The dead sea: 40 per cent decline in the ocean's phytoplankton last century - DaniFong
http://www.independent.co.uk/environment/climate-change/the-dead-sea-global-warming-blamed-for-40-per-cent-decline-in-the-oceans-phytoplankton-2038074.html

======
DaniFong
I hope very much that this is an overestimate -- otherwise, I am very, very
concerned that we are going to switch to an Earth with a dead sea, atmosphere
and climate controlled by land biota, as it has been in other hot cycles.

Nature Article:

Global phytoplankton decline over the past century

[http://www.nature.com/nature/journal/v466/n7306/abs/nature09...](http://www.nature.com/nature/journal/v466/n7306/abs/nature09268.html)

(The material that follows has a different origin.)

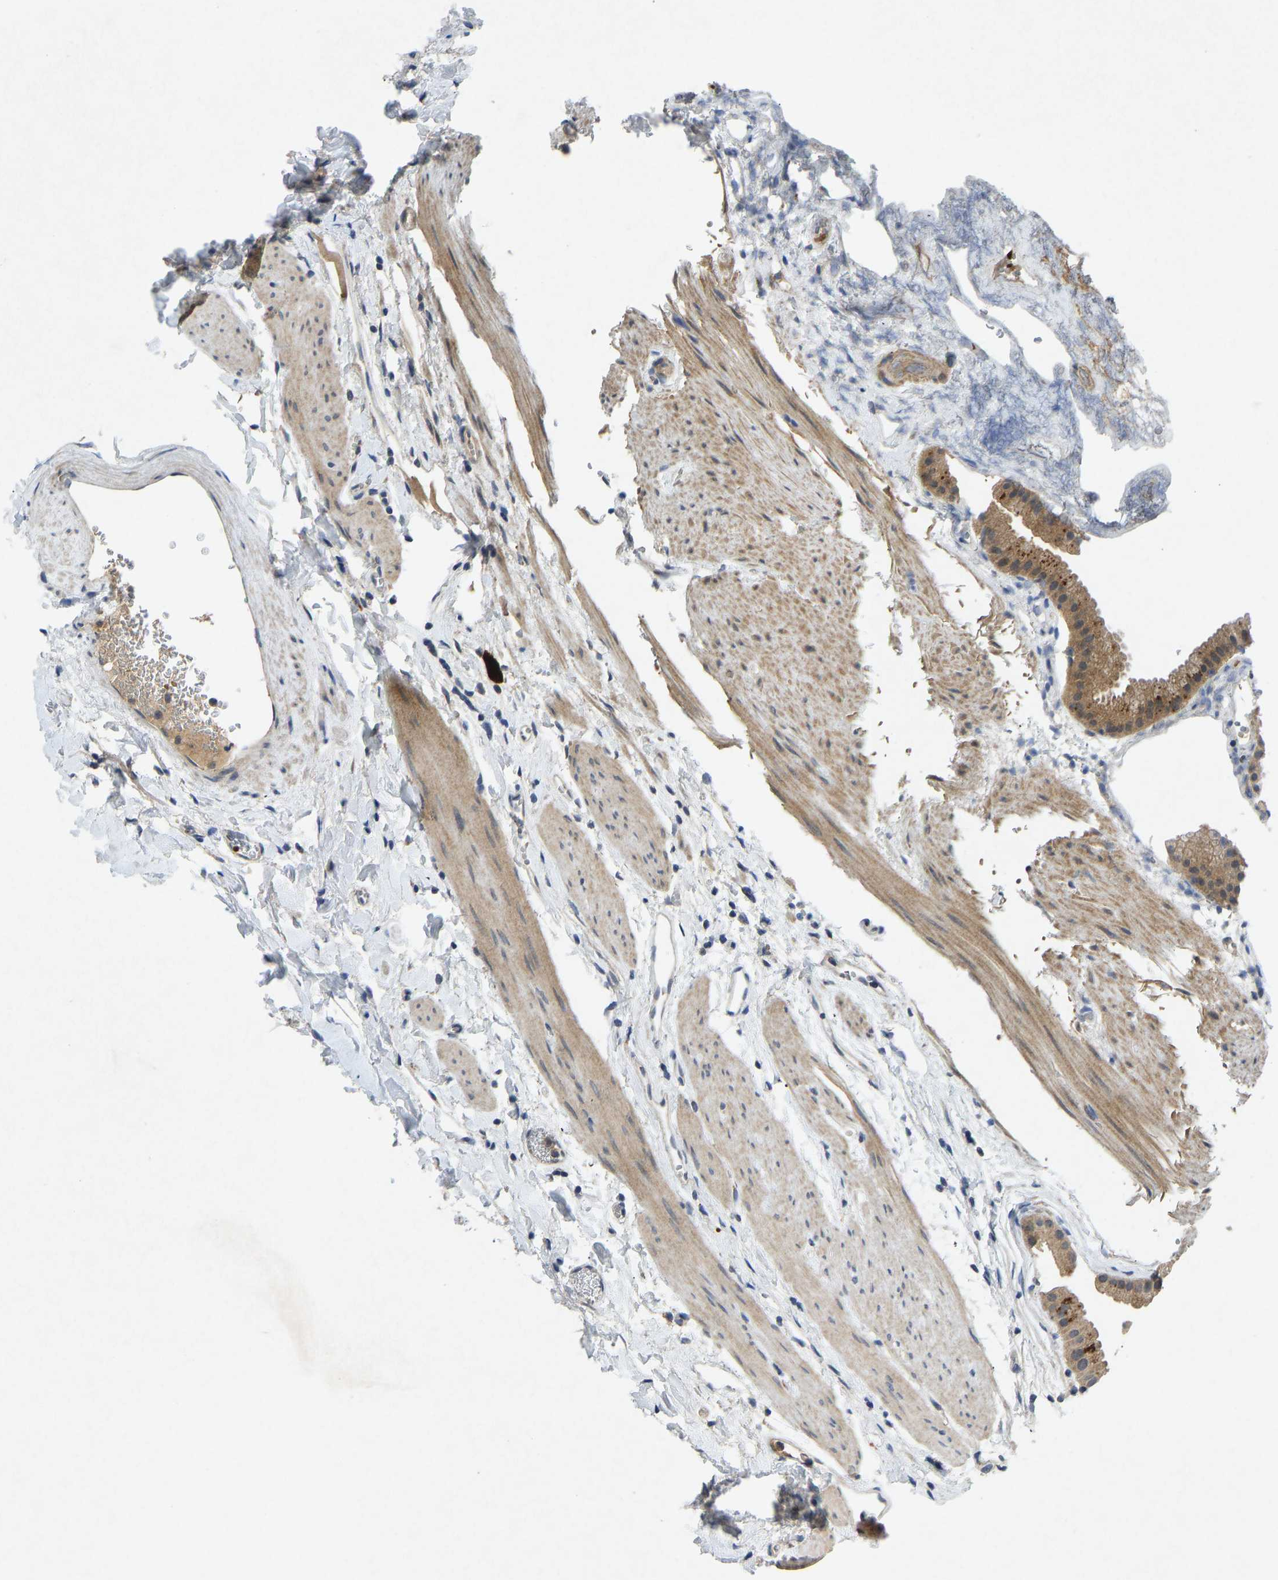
{"staining": {"intensity": "moderate", "quantity": ">75%", "location": "cytoplasmic/membranous"}, "tissue": "gallbladder", "cell_type": "Glandular cells", "image_type": "normal", "snomed": [{"axis": "morphology", "description": "Normal tissue, NOS"}, {"axis": "topography", "description": "Gallbladder"}], "caption": "Human gallbladder stained for a protein (brown) exhibits moderate cytoplasmic/membranous positive staining in approximately >75% of glandular cells.", "gene": "PDE7A", "patient": {"sex": "female", "age": 64}}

Biology Department, Dalhousie University, Halifax, Nova Scotia, Canada, B3H
4J1 Department of Oceanography, Dalhousie University, Halifax, Nova Scotia,
Canada, B3H 4J1 Correspondence to: Daniel G. Boyce1 Email: dboyce@dal.ca

Abstract In the oceans, ubiquitous microscopic phototrophs (phytoplankton)
account for approximately half the production of organic matter on Earth.
Analyses of satellite-derived phytoplankton concentration (available since
1979) have suggested decadal-scale fluctuations linked to climate forcing, but
the length of this record is insufficient to resolve longer-term trends. Here
we combine available ocean transparency measurements and in situ chlorophyll
observations to estimate the time dependence of phytoplankton biomass at
local, regional and global scales since 1899. We observe declines in eight out
of ten ocean regions, and estimate a global rate of decline of ~1% of the
global median per year. Our analyses further reveal interannual to decadal
phytoplankton fluctuations superimposed on long-term trends. These
fluctuations are strongly correlated with basin-scale climate indices, whereas
long-term declining trends are related to increasing sea surface temperatures.
We conclude that global phytoplankton concentration has declined over the past
century; this decline will need to be considered in future studies of marine
ecosystems, geochemical cycling, ocean circulation and fisheries.